8 MARZO

8 MARZO 2026. UNITE I PUNTINI

A primavera
l’aurora… per far cosa
mi sono svegliata?

(Nozawa Setsuko, 1920-1995, in Haiku al femminile, Einaudi 2026)

Art. 1.

Il diritto di voto [è] esteso alle donne [...]

Art. 2.

E' ordinata la compilazione delle liste elettorali femminili in tutti i Comuni. [...]

(DECRETO LEGISLATIVO LUOGOTENENZIALE 1 febbraio 1945, n. 23. Estensione alle donne del diritto di voto)

Art. 7.

Sono eleggibili all'Assemblea Costituente i cittadini e cittadine italiani che, al giorno delle elezioni, abbiano compiuto il 25° anno di eta' [...].

(DECRETO LEGISLATIVO LUOGOTENENZIALE 10 marzo 1946, n. 74. Norme per l'elezione dei deputati all'Assemblea Costituente)

"Le schede che ci arrivano a casa e ci invitano a compiere il nostro dovere hanno un'autorità silenziosa e perentoria. Le rigiriamo tra le mani e ci sembrano più preziose della tessera del pane stringiamo le schede come biglietti d'amore; si vedono molti sgabelli pieghevoli infilati al braccio di donne timorose di stancarsi nelle lunghe file davanti ai seggi. E molte tasche gonfie per il pacchetto della colazione. Le conversazioni che nascono tra uomo e donna hanno un tono diverso, alla pari".

(Anna Garofalo, giornalista, curatrice dal 1944 della rubrica radiofonica “Parole di una donna”)

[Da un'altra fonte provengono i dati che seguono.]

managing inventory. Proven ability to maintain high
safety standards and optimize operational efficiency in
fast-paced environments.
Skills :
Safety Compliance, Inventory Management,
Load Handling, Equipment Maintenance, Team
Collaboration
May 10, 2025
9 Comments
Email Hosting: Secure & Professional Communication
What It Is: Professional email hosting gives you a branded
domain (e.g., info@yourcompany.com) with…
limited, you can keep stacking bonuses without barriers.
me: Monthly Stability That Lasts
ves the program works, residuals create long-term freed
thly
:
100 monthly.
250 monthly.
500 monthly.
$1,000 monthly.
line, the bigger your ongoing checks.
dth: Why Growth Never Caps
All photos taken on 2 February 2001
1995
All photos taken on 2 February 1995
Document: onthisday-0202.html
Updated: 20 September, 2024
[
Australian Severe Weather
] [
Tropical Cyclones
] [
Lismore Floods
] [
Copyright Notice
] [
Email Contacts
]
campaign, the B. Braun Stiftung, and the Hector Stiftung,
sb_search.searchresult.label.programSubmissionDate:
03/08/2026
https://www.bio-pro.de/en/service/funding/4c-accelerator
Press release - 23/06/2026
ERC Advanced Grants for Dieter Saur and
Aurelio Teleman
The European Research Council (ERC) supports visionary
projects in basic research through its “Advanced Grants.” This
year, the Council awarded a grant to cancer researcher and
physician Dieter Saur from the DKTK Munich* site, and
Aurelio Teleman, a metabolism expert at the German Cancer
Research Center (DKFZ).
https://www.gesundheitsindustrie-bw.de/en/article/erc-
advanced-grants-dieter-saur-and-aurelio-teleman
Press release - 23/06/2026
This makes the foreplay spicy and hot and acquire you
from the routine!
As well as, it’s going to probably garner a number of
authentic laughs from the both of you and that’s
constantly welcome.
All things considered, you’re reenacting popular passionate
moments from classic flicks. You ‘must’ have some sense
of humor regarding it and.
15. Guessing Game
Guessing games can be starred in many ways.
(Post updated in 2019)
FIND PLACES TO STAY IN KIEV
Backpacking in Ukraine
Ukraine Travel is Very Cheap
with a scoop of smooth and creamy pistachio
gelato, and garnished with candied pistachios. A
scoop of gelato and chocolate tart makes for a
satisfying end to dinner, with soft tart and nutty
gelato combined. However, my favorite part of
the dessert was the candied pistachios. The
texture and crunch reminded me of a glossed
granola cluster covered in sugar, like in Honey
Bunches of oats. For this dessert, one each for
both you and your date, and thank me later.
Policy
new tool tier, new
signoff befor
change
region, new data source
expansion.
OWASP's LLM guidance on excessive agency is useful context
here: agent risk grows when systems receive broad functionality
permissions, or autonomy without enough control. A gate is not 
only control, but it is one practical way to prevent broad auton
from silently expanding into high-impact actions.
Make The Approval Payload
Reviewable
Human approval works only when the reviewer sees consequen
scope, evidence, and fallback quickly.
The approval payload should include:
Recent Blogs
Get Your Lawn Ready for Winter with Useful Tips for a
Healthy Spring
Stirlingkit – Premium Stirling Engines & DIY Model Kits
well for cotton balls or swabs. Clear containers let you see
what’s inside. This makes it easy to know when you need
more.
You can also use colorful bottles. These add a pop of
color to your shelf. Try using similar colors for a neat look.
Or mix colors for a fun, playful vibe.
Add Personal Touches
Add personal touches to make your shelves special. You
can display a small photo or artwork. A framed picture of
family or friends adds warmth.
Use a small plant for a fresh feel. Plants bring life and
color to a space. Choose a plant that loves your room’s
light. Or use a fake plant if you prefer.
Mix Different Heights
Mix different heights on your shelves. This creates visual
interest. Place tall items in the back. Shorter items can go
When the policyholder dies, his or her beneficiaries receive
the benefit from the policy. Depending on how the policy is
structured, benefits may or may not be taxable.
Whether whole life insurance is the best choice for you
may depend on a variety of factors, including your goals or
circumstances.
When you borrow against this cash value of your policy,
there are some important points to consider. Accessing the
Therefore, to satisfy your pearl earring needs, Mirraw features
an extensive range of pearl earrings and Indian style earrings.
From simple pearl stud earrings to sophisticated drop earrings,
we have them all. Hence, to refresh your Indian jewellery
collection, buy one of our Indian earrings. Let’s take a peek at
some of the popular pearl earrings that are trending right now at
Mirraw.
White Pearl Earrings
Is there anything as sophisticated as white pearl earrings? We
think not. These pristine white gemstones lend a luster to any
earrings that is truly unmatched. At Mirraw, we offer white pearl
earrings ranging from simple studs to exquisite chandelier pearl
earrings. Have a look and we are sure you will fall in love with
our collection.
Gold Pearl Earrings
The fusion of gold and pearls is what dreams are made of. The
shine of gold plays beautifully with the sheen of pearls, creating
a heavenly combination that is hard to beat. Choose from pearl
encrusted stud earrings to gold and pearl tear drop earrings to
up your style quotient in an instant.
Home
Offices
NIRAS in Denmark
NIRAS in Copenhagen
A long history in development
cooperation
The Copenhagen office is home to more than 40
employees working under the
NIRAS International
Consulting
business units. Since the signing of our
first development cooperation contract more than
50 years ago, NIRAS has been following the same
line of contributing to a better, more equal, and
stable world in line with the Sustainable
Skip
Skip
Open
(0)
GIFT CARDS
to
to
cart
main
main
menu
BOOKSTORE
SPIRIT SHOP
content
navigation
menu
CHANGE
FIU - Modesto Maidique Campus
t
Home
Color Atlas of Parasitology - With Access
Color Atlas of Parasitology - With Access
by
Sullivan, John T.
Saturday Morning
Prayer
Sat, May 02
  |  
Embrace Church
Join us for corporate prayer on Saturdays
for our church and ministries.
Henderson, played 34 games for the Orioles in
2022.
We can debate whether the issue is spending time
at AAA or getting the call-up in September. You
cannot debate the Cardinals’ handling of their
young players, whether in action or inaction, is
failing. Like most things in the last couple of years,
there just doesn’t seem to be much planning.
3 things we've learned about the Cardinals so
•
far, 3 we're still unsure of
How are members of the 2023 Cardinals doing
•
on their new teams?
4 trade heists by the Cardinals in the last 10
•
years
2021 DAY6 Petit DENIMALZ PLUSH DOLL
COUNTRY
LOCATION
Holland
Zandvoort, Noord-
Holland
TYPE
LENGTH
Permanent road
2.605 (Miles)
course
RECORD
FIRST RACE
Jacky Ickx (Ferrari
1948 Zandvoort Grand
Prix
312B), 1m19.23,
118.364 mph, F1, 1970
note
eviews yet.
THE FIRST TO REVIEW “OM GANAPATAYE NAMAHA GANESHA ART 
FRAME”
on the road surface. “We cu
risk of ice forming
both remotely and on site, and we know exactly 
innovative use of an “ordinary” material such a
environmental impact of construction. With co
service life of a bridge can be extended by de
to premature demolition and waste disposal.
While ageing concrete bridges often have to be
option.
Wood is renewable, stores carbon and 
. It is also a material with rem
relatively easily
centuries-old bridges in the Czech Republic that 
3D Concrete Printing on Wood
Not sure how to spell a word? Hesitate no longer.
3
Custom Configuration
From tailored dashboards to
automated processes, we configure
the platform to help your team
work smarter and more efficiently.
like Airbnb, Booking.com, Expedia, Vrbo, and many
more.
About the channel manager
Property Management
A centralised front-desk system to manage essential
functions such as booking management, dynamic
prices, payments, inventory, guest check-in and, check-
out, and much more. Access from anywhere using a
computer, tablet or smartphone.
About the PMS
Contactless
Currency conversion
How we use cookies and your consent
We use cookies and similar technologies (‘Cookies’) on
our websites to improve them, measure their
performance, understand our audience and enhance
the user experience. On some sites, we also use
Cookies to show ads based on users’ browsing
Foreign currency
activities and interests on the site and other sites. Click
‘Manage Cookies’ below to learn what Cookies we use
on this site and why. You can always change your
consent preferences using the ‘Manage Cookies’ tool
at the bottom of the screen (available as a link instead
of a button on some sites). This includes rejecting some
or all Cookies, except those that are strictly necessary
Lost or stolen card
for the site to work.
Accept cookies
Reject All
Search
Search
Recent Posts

Luisa D. [96 anni, milanese] "Ero un'ostetrica di condotta, durante la guerra ho fatto nascere più di trecento bambini, sotto le bombe, senza mai perdere una donna e ogni volta era una emozione grande, mai come quel 2 giugno... Sono andata a dare per la prima volta il voto politico con le mie amiche. Ricordo che eravamo allegre, anche un po' confuse e parlavamo tra noi per far passare il tempo, perché la fila era lunghissima, ma l'attesa non ci pesava, sapevamo che era una giornata importante per tutte le donne italiane".

Giovanna P. [92 anni, fiorentina] "A casa c'erano pochi soldi, ero figlia di un ferroviere e con quattro fratelli più piccoli, ma il papà non aveva voluto che andassi a lavorare, diceva che dovevo studiare, perché non dovevo dipendere da un marito... Era una persona di larghe vedute ed è stato il primo a farmi capire il valore della libertà, della dignità... Avevo appena compiuto 21 anni, ma trascorsi la sera fra il 1 e il 2 giugno del 1946 in una sezione di partito a discutere con i miei compagni... poi andai a votare, da sola, e stampai il rossetto nitido sulla scheda elettorale, anche se mi avevano raccomandato di non farlo... Dovevano sapere tutti che ero una donna e che avevo votato!" 

(Quando le Italiane andarono al Voto, https://www.fnpdeilaghi.com/notizie-per-categoria/151-coordinamento-donne/538-quando-le-italiane-andarono-al-voto, 21 novembre 2016)

Pensando al desiderio di libertà di Masha Amini e alle 168 bambine uccise da un bombardamento nella scuola elementare femminile Shajareh Tayyebeh a Minab, nel sud dell'Iran, il 28 febbraio, mentre le lezioni erano in corso.